Among those chokepoints could be counted Australia’s remote Indian Ocean island outposts – the Christmas and Cocos Islands.

Cargo ships won’t have to be sunk. Simply scaring them away will suffice. Australia, after all, doesn’t own any bulk carriers or tankers of its own.

Nor can it guarantee the safety of those approaching its waters.

“For over a century now, new technologies have relentlessly made ships much easier to find and sink,” argues Mr White. “That explains why China has been able to, relatively easily, raise the risks to major US power projection forces in the Western Pacific.”

It also means vital trade can be held to ransom.
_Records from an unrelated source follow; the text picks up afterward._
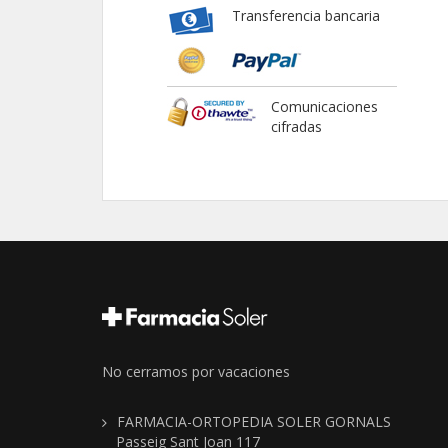
Transferencia bancaria
Comunicaciones
cifradas
No cerramos por vacaciones
FARMACIA-ORTOPEDIA SOLER GORNALS
Passeig Sant Joan 117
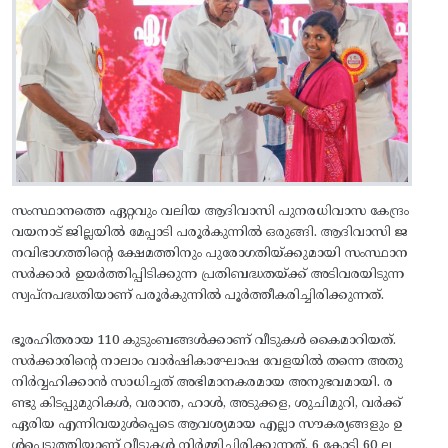
സംസ്ഥാനത്തെ ഏറ്റവും വലിയ ആദിവാസി പുനരധിവാസ കേന്ദ്രം
വയനാട് ജില്ലയിൽ മേപ്പാടി പരൂർകുന്നിൽ ഒരുങ്ങി. ആദിവാസി ജ
നവിഭാഗത്തിൻ്റെ ക്ഷേമത്തിനും പുരോഗതിയ്ക്കുമായി സംസ്ഥാന
സർക്കാർ ഉയർത്തിപ്പിടിക്കുന്ന പ്രതിബദ്ധതയ്ക്ക് അടിവരയിടുന്ന
സ്വപ്നപദ്ധതിയാണ് പരൂർകുന്നിൽ പൂർത്തീകരിച്ചിരിക്കുന്നത്.
ഭൂരഹിതരായ 110 കുടുംബങ്ങൾക്കാണ് വീടുകൾ കൈമാറിയത്.
സർക്കാരിൻ്റെ നാലാം വാർഷികാഘോഷ വേളയിൽ തന്നെ അതു
നിർവ്വഹിക്കാൻ സാധിച്ചത് അഭിമാനകരമായ അനുഭവമായി. ര
ണ്ടു കിടപ്പുമുറികള്‍, വരാന്ത, ഹാള്‍, അടുക്കള, ശുചിമുറി, വര്‍ക്ക്
ഏരിയ എന്നിവയുൾപ്പെടെ ആവശ്യമായ എല്ലാ സൗകര്യങ്ങളും ഉ
ൾപ്പെടുത്തിയാണ് വീടുകൾ നിർമ്മിച്ചിരിക്കുന്നത്. 6 കോടി 60 ല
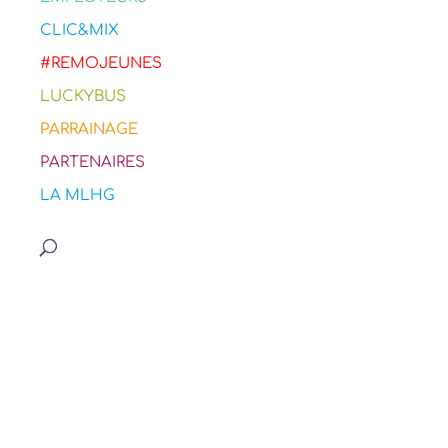
CLIC&MIX
#REMOJEUNES
LUCKYBUS
PARRAINAGE
PARTENAIRES
LA MLHG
“I cannot think of a credible, practicable way to defend them,” says Mr White. “The range of imports Australia depend on is so vast, the distances over which they must come are so great, the means to attack them are so varied, and the task of defeating those attacks is so daunting, that I cannot conceive how it can be done, when sea denial is so easy and sea control is so hard.”

Fortress Australia?

Mr Shugart says Australia’s most vital interests are likely to remain secure for the next five to eight years.
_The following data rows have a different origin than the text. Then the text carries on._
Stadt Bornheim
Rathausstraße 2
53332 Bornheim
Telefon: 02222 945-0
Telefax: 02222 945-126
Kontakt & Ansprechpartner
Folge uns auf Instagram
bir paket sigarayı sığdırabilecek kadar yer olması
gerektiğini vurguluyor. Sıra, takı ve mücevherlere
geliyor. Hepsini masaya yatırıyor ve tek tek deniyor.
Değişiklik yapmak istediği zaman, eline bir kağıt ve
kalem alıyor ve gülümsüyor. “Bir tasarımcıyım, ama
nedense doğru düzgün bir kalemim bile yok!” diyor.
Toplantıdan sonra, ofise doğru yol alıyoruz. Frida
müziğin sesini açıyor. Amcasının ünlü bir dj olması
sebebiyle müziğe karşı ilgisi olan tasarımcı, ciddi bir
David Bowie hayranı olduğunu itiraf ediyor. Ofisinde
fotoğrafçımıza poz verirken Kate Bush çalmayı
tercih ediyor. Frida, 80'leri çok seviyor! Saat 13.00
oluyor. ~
“This is because, for the most part, Chinese military power remains hemmed inside the First Island Chain, with other adversaries to worry about before it could reach and assault Australia’s vital interests,” he writes.

Any likely conflict would be to support like-minded Asian democratic partners and the United States,” he adds, conceding this would expose WA and Northern Territory bases and facilities to attack.

These would be limited, he states, due to distance and Beijing likely already having “its hands full with US and allied air and sea power within the region”.

But everything changes once the United States is removed from the equation.

“China appears to be building a force specifically intended to be able to eject the US military from the western Pacific by force, to stare it down in a crisis, or to encourage the United States to step away from its current commitments due to overstretch, defeatism, or frustration with allies,” Mr Shugart warns.

That, he says, could leave Australia and others open to coercion.

Ms Hicks conceded the possibility in her CSIS address.

“They (China) are developing capabilities in certain areas that are beginning to compete very effectively with what the US could bring to bear to defend those interests,” she said.

But Washington’s strength lies with its allies, she added. “It’s about what the US can bring as a global power, and with a lot of other countries who are now increasingly concerned about what China is trying to do.”

She emphasised US efforts – such as the new AUKUS technology-sharing pact – remained about deterrence.

“Our goal is not to have any conflict armed conflict with China,” she said. “It is to reduce tension and demonstrate a credible deterrent so they are not tempted, with this rhetoric and this capability, to overreach.”